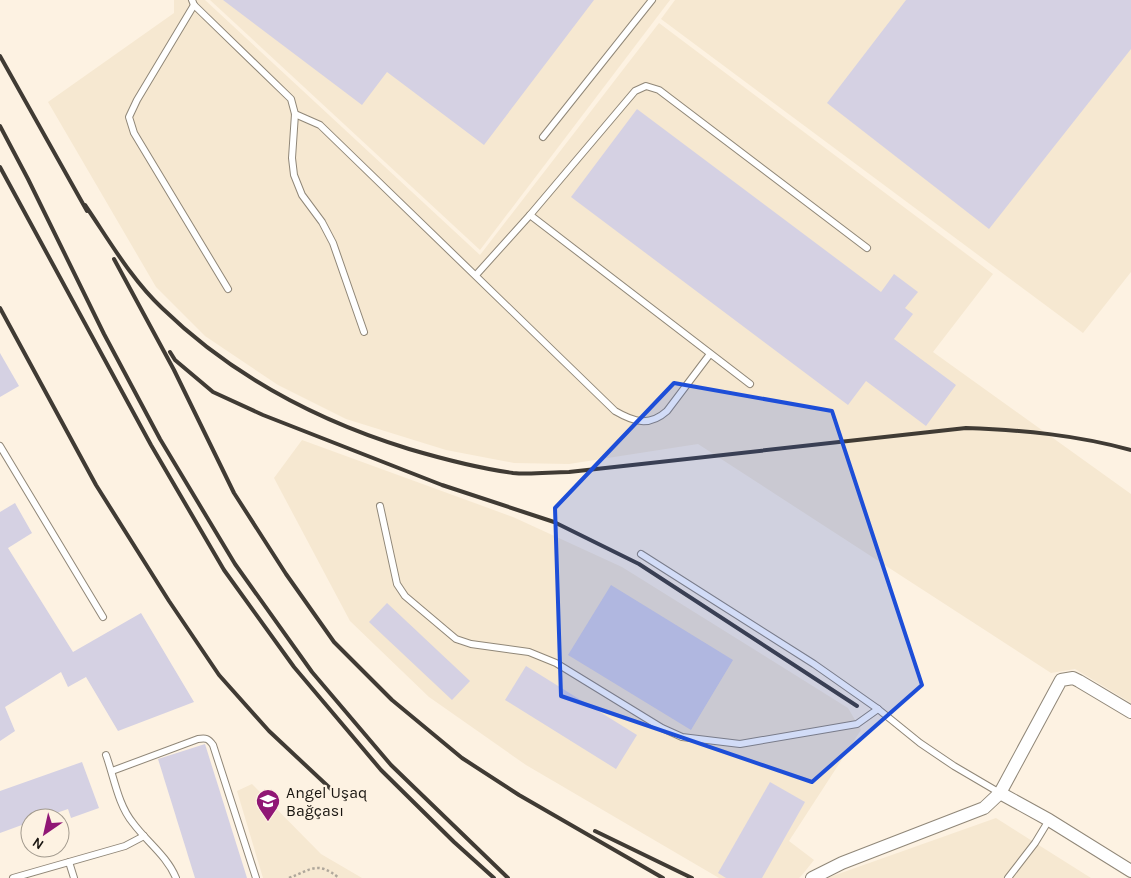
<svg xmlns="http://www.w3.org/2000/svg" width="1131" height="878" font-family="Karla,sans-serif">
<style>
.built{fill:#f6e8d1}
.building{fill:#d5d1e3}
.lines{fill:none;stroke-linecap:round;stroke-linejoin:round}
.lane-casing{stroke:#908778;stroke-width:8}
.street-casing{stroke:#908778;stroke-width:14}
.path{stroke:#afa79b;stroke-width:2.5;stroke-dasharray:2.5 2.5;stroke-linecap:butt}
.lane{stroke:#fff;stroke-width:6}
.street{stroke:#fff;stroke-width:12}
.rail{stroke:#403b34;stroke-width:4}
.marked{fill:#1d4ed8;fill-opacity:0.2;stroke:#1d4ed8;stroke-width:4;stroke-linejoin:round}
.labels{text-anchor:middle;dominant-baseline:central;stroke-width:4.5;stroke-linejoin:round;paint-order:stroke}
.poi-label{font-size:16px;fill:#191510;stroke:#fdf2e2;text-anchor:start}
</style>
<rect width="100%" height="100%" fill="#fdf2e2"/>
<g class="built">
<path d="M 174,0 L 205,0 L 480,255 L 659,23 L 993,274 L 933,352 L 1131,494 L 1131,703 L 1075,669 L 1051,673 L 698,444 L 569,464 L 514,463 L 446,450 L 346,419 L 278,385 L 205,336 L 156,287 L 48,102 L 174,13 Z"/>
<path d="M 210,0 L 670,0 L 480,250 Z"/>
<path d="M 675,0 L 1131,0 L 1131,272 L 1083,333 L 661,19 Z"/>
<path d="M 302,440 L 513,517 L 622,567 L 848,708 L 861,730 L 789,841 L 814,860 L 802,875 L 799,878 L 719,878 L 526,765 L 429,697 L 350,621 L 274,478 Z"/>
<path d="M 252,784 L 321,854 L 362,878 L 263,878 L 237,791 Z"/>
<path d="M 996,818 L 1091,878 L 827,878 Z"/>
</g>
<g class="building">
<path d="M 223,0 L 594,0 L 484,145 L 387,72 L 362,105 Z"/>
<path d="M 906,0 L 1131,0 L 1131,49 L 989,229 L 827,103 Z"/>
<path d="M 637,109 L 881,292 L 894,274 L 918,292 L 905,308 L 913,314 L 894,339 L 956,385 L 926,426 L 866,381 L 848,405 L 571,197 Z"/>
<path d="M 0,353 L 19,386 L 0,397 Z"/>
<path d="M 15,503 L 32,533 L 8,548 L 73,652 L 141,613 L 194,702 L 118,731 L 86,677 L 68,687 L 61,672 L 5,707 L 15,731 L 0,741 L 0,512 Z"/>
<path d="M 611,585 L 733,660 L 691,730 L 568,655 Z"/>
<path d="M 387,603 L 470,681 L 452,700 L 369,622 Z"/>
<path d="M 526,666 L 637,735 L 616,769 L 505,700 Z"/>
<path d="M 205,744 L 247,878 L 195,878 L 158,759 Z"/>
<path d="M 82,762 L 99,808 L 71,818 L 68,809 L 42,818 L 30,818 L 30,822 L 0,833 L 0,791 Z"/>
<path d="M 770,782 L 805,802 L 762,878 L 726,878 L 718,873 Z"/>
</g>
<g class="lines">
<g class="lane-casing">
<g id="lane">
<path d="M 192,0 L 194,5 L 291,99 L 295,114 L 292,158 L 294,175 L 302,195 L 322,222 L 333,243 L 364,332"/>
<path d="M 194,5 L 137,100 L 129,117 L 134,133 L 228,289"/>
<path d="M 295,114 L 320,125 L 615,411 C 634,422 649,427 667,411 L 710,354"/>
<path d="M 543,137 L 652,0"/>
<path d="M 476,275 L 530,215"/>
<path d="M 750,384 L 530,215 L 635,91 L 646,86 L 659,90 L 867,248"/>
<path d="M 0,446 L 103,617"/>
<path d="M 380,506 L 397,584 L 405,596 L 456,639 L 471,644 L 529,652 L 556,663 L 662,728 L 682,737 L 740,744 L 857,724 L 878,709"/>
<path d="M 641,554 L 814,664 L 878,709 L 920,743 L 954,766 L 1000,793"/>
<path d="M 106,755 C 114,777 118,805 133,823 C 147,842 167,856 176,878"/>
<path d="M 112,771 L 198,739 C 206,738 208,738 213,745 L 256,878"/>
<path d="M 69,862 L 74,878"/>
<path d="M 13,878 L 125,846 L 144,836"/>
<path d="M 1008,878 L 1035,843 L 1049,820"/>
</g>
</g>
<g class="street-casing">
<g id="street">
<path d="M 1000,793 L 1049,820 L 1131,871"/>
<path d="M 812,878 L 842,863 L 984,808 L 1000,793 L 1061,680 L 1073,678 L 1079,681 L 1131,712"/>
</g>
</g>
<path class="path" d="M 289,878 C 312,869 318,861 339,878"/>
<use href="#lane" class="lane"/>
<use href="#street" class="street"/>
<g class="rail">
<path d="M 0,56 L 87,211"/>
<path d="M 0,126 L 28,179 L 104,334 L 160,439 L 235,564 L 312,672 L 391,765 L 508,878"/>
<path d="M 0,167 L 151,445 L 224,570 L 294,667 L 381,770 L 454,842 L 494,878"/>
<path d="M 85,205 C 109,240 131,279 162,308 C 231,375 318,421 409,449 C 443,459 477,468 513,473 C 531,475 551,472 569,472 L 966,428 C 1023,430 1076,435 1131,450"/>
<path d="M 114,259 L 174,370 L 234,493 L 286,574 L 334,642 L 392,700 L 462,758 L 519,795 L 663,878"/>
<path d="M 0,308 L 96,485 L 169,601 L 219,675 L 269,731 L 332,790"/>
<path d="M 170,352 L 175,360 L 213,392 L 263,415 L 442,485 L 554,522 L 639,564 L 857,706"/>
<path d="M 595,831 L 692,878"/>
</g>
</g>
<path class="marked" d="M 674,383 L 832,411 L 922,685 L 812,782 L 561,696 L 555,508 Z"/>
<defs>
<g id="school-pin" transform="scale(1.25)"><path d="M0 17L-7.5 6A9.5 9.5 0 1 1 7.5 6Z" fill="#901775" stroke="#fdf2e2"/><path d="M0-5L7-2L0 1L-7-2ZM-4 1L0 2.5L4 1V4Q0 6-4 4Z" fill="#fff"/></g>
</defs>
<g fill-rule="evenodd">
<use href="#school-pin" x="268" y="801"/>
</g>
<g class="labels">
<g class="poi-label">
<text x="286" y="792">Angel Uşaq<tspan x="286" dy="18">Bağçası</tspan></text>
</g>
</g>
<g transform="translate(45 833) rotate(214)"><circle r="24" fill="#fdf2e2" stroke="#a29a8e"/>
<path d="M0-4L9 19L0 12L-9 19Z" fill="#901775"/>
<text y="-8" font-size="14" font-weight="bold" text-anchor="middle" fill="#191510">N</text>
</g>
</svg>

> **Problem statement**:
Once the pictures are set aside, output the whole listing exactly.

> **Solved exercise**:
<svg xmlns="http://www.w3.org/2000/svg" width="1131" height="878" font-family="Karla,sans-serif">
<style>
.built{fill:#f6e8d1}
.building{fill:#d5d1e3}
.lines{fill:none;stroke-linecap:round;stroke-linejoin:round}
.lane-casing{stroke:#908778;stroke-width:8}
.street-casing{stroke:#908778;stroke-width:14}
.path{stroke:#afa79b;stroke-width:2.5;stroke-dasharray:2.5 2.5;stroke-linecap:butt}
.lane{stroke:#fff;stroke-width:6}
.street{stroke:#fff;stroke-width:12}
.rail{stroke:#403b34;stroke-width:4}
.marked{fill:#1d4ed8;fill-opacity:0.2;stroke:#1d4ed8;stroke-width:4;stroke-linejoin:round}
.labels{text-anchor:middle;dominant-baseline:central;stroke-width:4.5;stroke-linejoin:round;paint-order:stroke}
.poi-label{font-size:16px;fill:#191510;stroke:#fdf2e2;text-anchor:start}
</style>
<rect width="100%" height="100%" fill="#fdf2e2"/>
<g class="built">
<path d="M 174,0 L 205,0 L 480,255 L 659,23 L 993,274 L 933,352 L 1131,494 L 1131,703 L 1075,669 L 1051,673 L 698,444 L 569,464 L 514,463 L 446,450 L 346,419 L 278,385 L 205,336 L 156,287 L 48,102 L 174,13 Z"/>
<path d="M 210,0 L 670,0 L 480,250 Z"/>
<path d="M 675,0 L 1131,0 L 1131,272 L 1083,333 L 661,19 Z"/>
<path d="M 302,440 L 513,517 L 622,567 L 848,708 L 861,730 L 789,841 L 814,860 L 802,875 L 799,878 L 719,878 L 526,765 L 429,697 L 350,621 L 274,478 Z"/>
<path d="M 252,784 L 321,854 L 362,878 L 263,878 L 237,791 Z"/>
<path d="M 996,818 L 1091,878 L 827,878 Z"/>
</g>
<g class="building">
<path d="M 223,0 L 594,0 L 484,145 L 387,72 L 362,105 Z"/>
<path d="M 906,0 L 1131,0 L 1131,49 L 989,229 L 827,103 Z"/>
<path d="M 637,109 L 881,292 L 894,274 L 918,292 L 905,308 L 913,314 L 894,339 L 956,385 L 926,426 L 866,381 L 848,405 L 571,197 Z"/>
<path d="M 0,353 L 19,386 L 0,397 Z"/>
<path d="M 15,503 L 32,533 L 8,548 L 73,652 L 141,613 L 194,702 L 118,731 L 86,677 L 68,687 L 61,672 L 5,707 L 15,731 L 0,741 L 0,512 Z"/>
<path d="M 611,585 L 733,660 L 691,730 L 568,655 Z"/>
<path d="M 387,603 L 470,681 L 452,700 L 369,622 Z"/>
<path d="M 526,666 L 637,735 L 616,769 L 505,700 Z"/>
<path d="M 205,744 L 247,878 L 195,878 L 158,759 Z"/>
<path d="M 82,762 L 99,808 L 71,818 L 68,809 L 42,818 L 30,818 L 30,822 L 0,833 L 0,791 Z"/>
<path d="M 770,782 L 805,802 L 762,878 L 726,878 L 718,873 Z"/>
</g>
<g class="lines">
<g class="lane-casing">
<g id="lane">
<path d="M 192,0 L 194,5 L 291,99 L 295,114 L 292,158 L 294,175 L 302,195 L 322,222 L 333,243 L 364,332"/>
<path d="M 194,5 L 137,100 L 129,117 L 134,133 L 228,289"/>
<path d="M 295,114 L 320,125 L 615,411 C 634,422 649,427 667,411 L 710,354"/>
<path d="M 543,137 L 652,0"/>
<path d="M 476,275 L 530,215"/>
<path d="M 750,384 L 530,215 L 635,91 L 646,86 L 659,90 L 867,248"/>
<path d="M 0,446 L 103,617"/>
<path d="M 380,506 L 397,584 L 405,596 L 456,639 L 471,644 L 529,652 L 556,663 L 662,728 L 682,737 L 740,744 L 857,724 L 878,709"/>
<path d="M 641,554 L 814,664 L 878,709 L 920,743 L 954,766 L 1000,793"/>
<path d="M 106,755 C 114,777 118,805 133,823 C 147,842 167,856 176,878"/>
<path d="M 112,771 L 198,739 C 206,738 208,738 213,745 L 256,878"/>
<path d="M 69,862 L 74,878"/>
<path d="M 13,878 L 125,846 L 144,836"/>
<path d="M 1008,878 L 1035,843 L 1049,820"/>
</g>
</g>
<g class="street-casing">
<g id="street">
<path d="M 1000,793 L 1049,820 L 1131,871"/>
<path d="M 812,878 L 842,863 L 984,808 L 1000,793 L 1061,680 L 1073,678 L 1079,681 L 1131,712"/>
</g>
</g>
<path class="path" d="M 289,878 C 312,869 318,861 339,878"/>
<use href="#lane" class="lane"/>
<use href="#street" class="street"/>
<g class="rail">
<path d="M 0,56 L 87,211"/>
<path d="M 0,126 L 28,179 L 104,334 L 160,439 L 235,564 L 312,672 L 391,765 L 508,878"/>
<path d="M 0,167 L 151,445 L 224,570 L 294,667 L 381,770 L 454,842 L 494,878"/>
<path d="M 85,205 C 109,240 131,279 162,308 C 231,375 318,421 409,449 C 443,459 477,468 513,473 C 531,475 551,472 569,472 L 966,428 C 1023,430 1076,435 1131,450"/>
<path d="M 114,259 L 174,370 L 234,493 L 286,574 L 334,642 L 392,700 L 462,758 L 519,795 L 663,878"/>
<path d="M 0,308 L 96,485 L 169,601 L 219,675 L 269,731 L 332,790"/>
<path d="M 170,352 L 175,360 L 213,392 L 263,415 L 442,485 L 554,522 L 639,564 L 857,706"/>
<path d="M 595,831 L 692,878"/>
</g>
</g>
<path class="marked" d="M 674,383 L 832,411 L 922,685 L 812,782 L 561,696 L 555,508 Z"/>
<defs>
<g id="school-pin" transform="scale(1.25)"><path d="M0 17L-7.5 6A9.5 9.5 0 1 1 7.5 6Z" fill="#901775" stroke="#fdf2e2"/><path d="M0-5L7-2L0 1L-7-2ZM-4 1L0 2.5L4 1V4Q0 6-4 4Z" fill="#fff"/></g>
</defs>
<g fill-rule="evenodd">
<use href="#school-pin" x="268" y="801"/>
</g>
<g class="labels">
<g class="poi-label">
<text x="286" y="792">Angel Uşaq<tspan x="286" dy="18">Bağçası</tspan></text>
</g>
</g>
<g transform="translate(45 833) rotate(214)"><circle r="24" fill="#fdf2e2" stroke="#a29a8e"/>
<path d="M0-4L9 19L0 12L-9 19Z" fill="#901775"/>
<text y="-8" font-size="14" font-weight="bold" text-anchor="middle" fill="#191510">N</text>
</g>
</svg>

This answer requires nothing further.